Under the pretense of an experiment into human learning, Milgram asked
normal members of the public to ask questions to a man attached to an
electric-shock generator and shock him in increasing measure when he
answered incorrectly. The man was an actor, the shocks fake; but the
participants didn’t know this. The terrifying part? People
overwhelmingly obeyed the commands of the experimenter, even when the
man screamed in apparent agony and begged for mercy. A little evil in
all of us, perhaps?
5. Tony LaMadrid

Many
medicated schizophrenics enrolled in a University of California study
that required them to stop taking their medication in a program that
started in 1983. The study was meant to give information that would
allow doctors to better treat schizophrenia, but rather it messed up the
lives of many of the test subjects, 90% of whom relapsed into episodes
of mental illness. One participant, Tony LaMadrid, leaped to his death
from a rooftop six years after first enrolling in the study.
4. Pit of Despair
A rhesus monkey infant in one of Harlow's isolation chambers
Psychologist
Harry Harlow was obsessed with the concept of love, but rather than
writing poems or love songs, he performed sick, twisted experiments on
monkeys during the 1970s. One of his experiments revolved around
confining the monkeys in total isolation in an apparatus he called the
"well of despair” (a featureless, empty chamber depriving the animal of
any stimulus or socialization) — which resulted in his subjects going
insane and even starving themselves to death in two cases. Harlow
ignored the criticism of his colleagues, and is quoted as saying, “How
could you love monkeys?” The last laugh was on him, however, as his
horrific treatment of his subjects is acknowledged as being a driving
force behind the development of the animal rights movement and the end
of such cruel experiments.
3. The Third Wave

Running
along a similar theme similar to the Milgram experiment, The Third
Wave, carried out in 1967, was an experiment that set out to explore the
ways in which even democratic societies can become infiltrated by the
appeal of fascism. Using a class of high school students, the
experimenter created a system whereby some students were considered
members of a prestigious order.

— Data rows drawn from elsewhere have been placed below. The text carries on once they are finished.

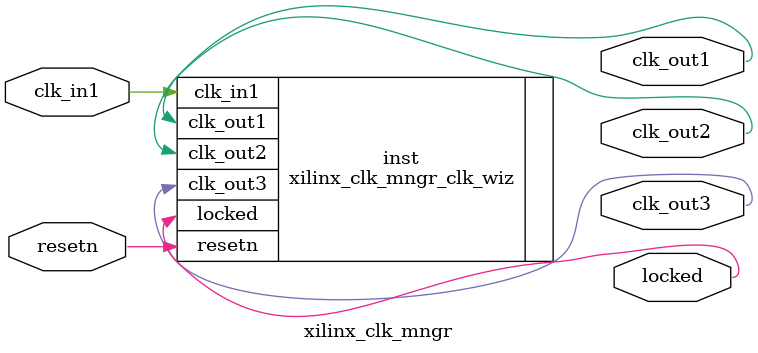
<source format=v>


`timescale 1ps/1ps

(* CORE_GENERATION_INFO = "xilinx_clk_mngr,clk_wiz_v6_0_10_0_0,{component_name=xilinx_clk_mngr,use_phase_alignment=true,use_min_o_jitter=false,use_max_i_jitter=false,use_dyn_phase_shift=false,use_inclk_switchover=false,use_dyn_reconfig=false,enable_axi=0,feedback_source=FDBK_AUTO,PRIMITIVE=MMCM,num_out_clk=3,clkin1_period=10.000,clkin2_period=10.000,use_power_down=false,use_reset=true,use_locked=true,use_inclk_stopped=false,feedback_type=SINGLE,CLOCK_MGR_TYPE=NA,manual_override=false}" *)

module xilinx_clk_mngr 
 (
  // Clock out ports
  output        clk_out1,
  output        clk_out2,
  output        clk_out3,
  // Status and control signals
  input         resetn,
  output        locked,
 // Clock in ports
  input         clk_in1
 );

  xilinx_clk_mngr_clk_wiz inst
  (
  // Clock out ports  
  .clk_out1(clk_out1),
  .clk_out2(clk_out2),
  .clk_out3(clk_out3),
  // Status and control signals               
  .resetn(resetn), 
  .locked(locked),
 // Clock in ports
  .clk_in1(clk_in1)
  );

endmodule

</source>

The students showed increased motivation
to learn, yet, more worryingly, became eager to get on board with
malevolent practices, such as excluding and ostracizing non-members from
the class. Even more scarily, this behavior was gleefully continued
outside of the classroom. After just four days, the experiment was
considered to be slipping out of control and was ceased.

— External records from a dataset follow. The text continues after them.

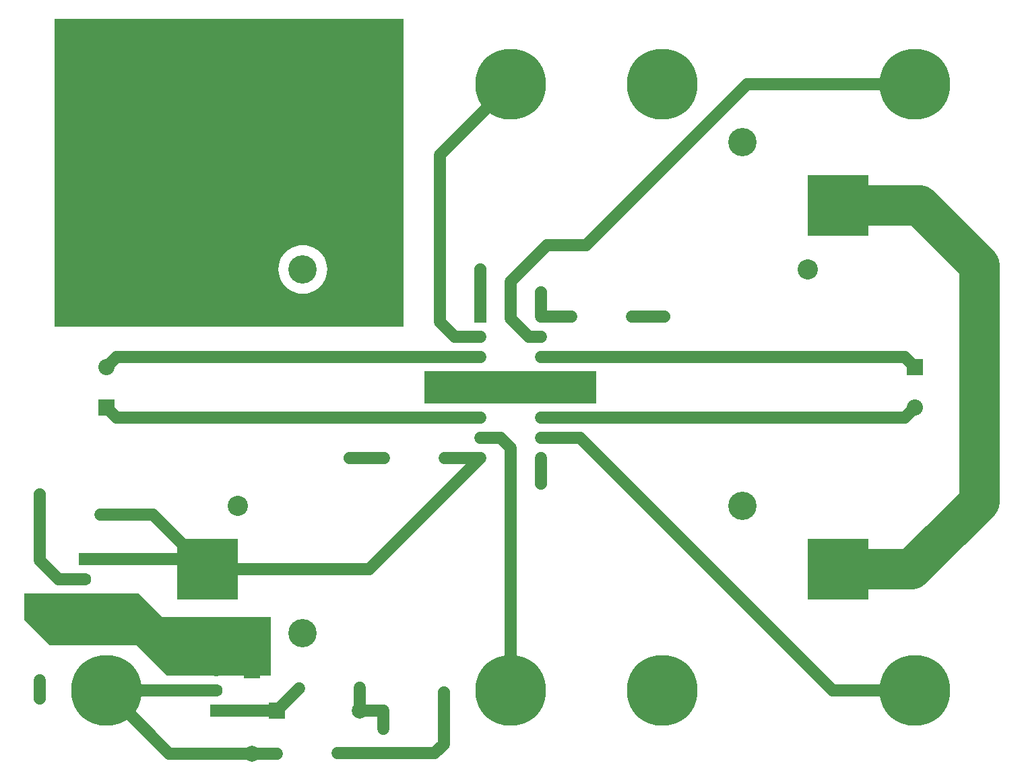
<source format=gtl>
G04*
G04 #@! TF.GenerationSoftware,Altium Limited,Altium Designer,18.1.6 (161)*
G04*
G04 Layer_Physical_Order=1*
G04 Layer_Color=255*
%FSLAX25Y25*%
%MOIN*%
G70*
G01*
G75*
%ADD10R,0.30000X0.30000*%
%ADD11C,0.06000*%
%ADD12C,0.01000*%
%ADD13C,0.20000*%
%ADD14C,0.05512*%
%ADD15R,0.06299X0.06299*%
%ADD16C,0.06299*%
%ADD17R,0.05906X0.05906*%
%ADD18C,0.05906*%
%ADD19C,0.14000*%
%ADD20C,0.10000*%
%ADD21C,0.35000*%
%ADD22R,0.08000X0.08000*%
%ADD23C,0.08000*%
%ADD24C,0.07874*%
%ADD25R,0.07874X0.07874*%
%ADD26R,0.07874X0.07874*%
%ADD27C,0.06000*%
%ADD28C,0.15000*%
G36*
X77500Y86500D02*
X131500Y86500D01*
X131500Y57500D01*
X80000Y57500D01*
X65000Y72500D01*
X22000D01*
X9500Y85000D01*
Y98000D01*
X66000D01*
X77500Y86500D01*
D02*
G37*
G36*
X197000Y230000D02*
X24500D01*
Y382500D01*
X197000D01*
Y230000D01*
D02*
G37*
G36*
X292500Y208000D02*
Y192000D01*
X207500Y192000D01*
Y208000D01*
X292500Y208000D01*
D02*
G37*
%LPC*%
G36*
X122000Y61620D02*
X121415Y61503D01*
X120919Y61172D01*
X120828Y61081D01*
X120496Y60585D01*
X120380Y60000D01*
X120496Y59415D01*
X120828Y58919D01*
X121324Y58587D01*
X121909Y58471D01*
X122495Y58587D01*
X122991Y58919D01*
X123081Y59009D01*
X123413Y59505D01*
X123529Y60091D01*
X123413Y60676D01*
X123081Y61172D01*
X122585Y61503D01*
X122000Y61620D01*
D02*
G37*
G36*
X147250Y270537D02*
X145367Y270389D01*
X143530Y269948D01*
X141785Y269225D01*
X140175Y268238D01*
X138739Y267011D01*
X137512Y265575D01*
X136525Y263965D01*
X135802Y262220D01*
X135361Y260383D01*
X135213Y258500D01*
X135361Y256617D01*
X135802Y254780D01*
X136525Y253035D01*
X137512Y251425D01*
X138739Y249989D01*
X140175Y248762D01*
X141785Y247775D01*
X143530Y247052D01*
X145367Y246611D01*
X147250Y246463D01*
X149133Y246611D01*
X150970Y247052D01*
X152715Y247775D01*
X154325Y248762D01*
X155762Y249989D01*
X156988Y251425D01*
X157975Y253035D01*
X158698Y254780D01*
X159139Y256617D01*
X159287Y258500D01*
X159139Y260383D01*
X158698Y262220D01*
X157975Y263965D01*
X156988Y265575D01*
X155762Y267011D01*
X154325Y268238D01*
X152715Y269225D01*
X150970Y269948D01*
X149133Y270389D01*
X147250Y270537D01*
D02*
G37*
%LPD*%
D10*
X412000Y110000D02*
D03*
X100000D02*
D03*
Y290000D02*
D03*
X412000D02*
D03*
D11*
X259000Y225000D02*
X265000D01*
X250000Y234000D02*
X259000Y225000D01*
X250000Y234000D02*
Y252500D01*
X268000Y270500D02*
X287500D01*
X250000Y252500D02*
X268000Y270500D01*
X367000Y350000D02*
X450000D01*
X287500Y270500D02*
X367000Y350000D01*
X265000Y235000D02*
Y247000D01*
X235000D02*
Y258500D01*
X175591Y40000D02*
X187000D01*
X17000Y137000D02*
Y147000D01*
X170500Y165000D02*
X187500D01*
X217000Y40000D02*
Y49000D01*
X17000Y46000D02*
Y55000D01*
X265000Y152500D02*
Y165000D01*
X310000Y235000D02*
X326000D01*
X134409Y40000D02*
X145500Y51091D01*
X175591Y40000D02*
Y51410D01*
X164500Y19000D02*
X212500D01*
X217000Y23500D01*
Y31000D01*
X122000Y18910D02*
X134409D01*
X73000Y137000D02*
X95000Y115000D01*
X47000Y137000D02*
X73000D01*
X17000Y125000D02*
Y137000D01*
Y114500D02*
Y125000D01*
Y114500D02*
X26500Y105000D01*
X39500D01*
X50000Y50000D02*
X81090Y18910D01*
X122000D01*
X104500Y40000D02*
X134409D01*
X39500Y115000D02*
X95000D01*
X217000Y31000D02*
Y40000D01*
X187000Y31000D02*
Y40000D01*
X50000Y50000D02*
X104500D01*
X217500Y165000D02*
X235000D01*
X215000Y315000D02*
X250000Y350000D01*
X215000Y232500D02*
Y315000D01*
Y232500D02*
X222500Y225000D01*
X235000D01*
Y235000D02*
Y247000D01*
X265000Y235000D02*
X280000D01*
X409500Y50000D02*
X450000D01*
X284500Y175000D02*
X409500Y50000D01*
X265000Y175000D02*
X284500D01*
X235000D02*
X245000D01*
X250000Y170000D01*
Y50000D02*
Y170000D01*
X100000Y110000D02*
X180000D01*
X235000Y165000D01*
X50000Y210000D02*
X55000Y215000D01*
X235000D01*
X50000Y190000D02*
X55000Y185000D01*
X235000D01*
X445000Y215000D02*
X450000Y210000D01*
X265000Y215000D02*
X445000D01*
Y185000D02*
X450000Y190000D01*
X265000Y185000D02*
X445000D01*
D12*
X145500Y51091D02*
Y51500D01*
X175500D02*
X175591Y51410D01*
X134409Y18910D02*
X134500Y19000D01*
X95000Y115000D02*
X100000Y110000D01*
X121909Y60000D02*
X122000Y60091D01*
D13*
X412000Y290000D02*
X452500D01*
X482000Y260500D01*
Y143500D02*
Y260500D01*
X448500Y110000D02*
X482000Y143500D01*
X412000Y110000D02*
X448500D01*
D14*
X310000Y235000D02*
D03*
X280000D02*
D03*
X217500Y165000D02*
D03*
X187500D02*
D03*
X164500Y19000D02*
D03*
X134500D02*
D03*
X217000Y40000D02*
D03*
X187000D02*
D03*
X17000Y55000D02*
D03*
Y85000D02*
D03*
Y125000D02*
D03*
Y95000D02*
D03*
Y137000D02*
D03*
X47000D02*
D03*
X187000Y31000D02*
D03*
X217000D02*
D03*
X145500Y51500D02*
D03*
X175500D02*
D03*
D15*
X39500Y115000D02*
D03*
X104500Y40000D02*
D03*
D16*
X39500Y105000D02*
D03*
Y95000D02*
D03*
X104500Y60000D02*
D03*
Y50000D02*
D03*
D17*
X235000Y235000D02*
D03*
D18*
Y225000D02*
D03*
Y215000D02*
D03*
Y205000D02*
D03*
Y195000D02*
D03*
Y185000D02*
D03*
Y175000D02*
D03*
Y165000D02*
D03*
X265000Y235000D02*
D03*
Y225000D02*
D03*
Y215000D02*
D03*
Y205000D02*
D03*
Y195000D02*
D03*
Y185000D02*
D03*
Y175000D02*
D03*
Y165000D02*
D03*
D19*
X364750Y141500D02*
D03*
X147250Y78500D02*
D03*
Y258500D02*
D03*
X364750Y321500D02*
D03*
D20*
X115000Y141500D02*
D03*
X397000Y258500D02*
D03*
D21*
X450000Y50000D02*
D03*
Y350000D02*
D03*
X250000D02*
D03*
X50000D02*
D03*
Y50000D02*
D03*
X250000D02*
D03*
X325000Y350000D02*
D03*
Y50000D02*
D03*
D22*
X450000Y210000D02*
D03*
X50000Y190000D02*
D03*
D23*
X450000D02*
D03*
X50000Y210000D02*
D03*
D24*
X122000Y18910D02*
D03*
X175591Y40000D02*
D03*
D25*
X122000Y60091D02*
D03*
D26*
X134409Y40000D02*
D03*
D27*
X265000Y247000D02*
D03*
X116000Y81500D02*
D03*
X235000Y258500D02*
D03*
X17000Y147000D02*
D03*
X125491Y81500D02*
D03*
X217000Y49000D02*
D03*
X17000Y46000D02*
D03*
X170500Y165000D02*
D03*
X265000Y152500D02*
D03*
X326000Y235000D02*
D03*
X235000Y247000D02*
D03*
D28*
X280000Y200000D02*
D03*
X174000Y338000D02*
D03*
X150500D02*
D03*
Y359500D02*
D03*
X174000D02*
D03*
X220000Y200000D02*
D03*
M02*

</source>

2. Homosexual Aversion Therapy

In
the 1960s homosexuality was frequently depicted as a mental illness,
with many individuals seeking (voluntarily or otherwise) a way to "cure"
themselves of their sexual attraction to members of the same sex.
Experimental therapies at the time included aversion therapy — where
homosexual images were paired with such things as electric shocks and
injections that caused vomiting. The thought was that the patient would
associate pain with homosexuality. Rather than "curing" homosexuality,
these experiments profoundly psychologically damaged the patients, with
at least one man dying from the “treatment” he received, after he went
into a coma.
1. David Reimer
David Reimer
In
1966, when David Reimer was 8 months old, his circumcision was botched
and he lost his penis to burns. Psychologist John Money suggested that
baby David be given a sex change. The parents agreed, but what they
didn’t know was that Money secretly wanted to use David as part of an
experiment to prove his views that gender identity was not inborn, but
rather determined by nature and upbringing. David was renamed Brenda,
surgically altered to have a vagina, and given hormonal supplements —
but tragically the experiment backfired. "Brenda" acted like a
stereotypical boy throughout childhood, and the Reimer family began to
fall apart. At 14, Brenda was told the truth, and decided to go back to
being David. He committed suicide at the age of 38.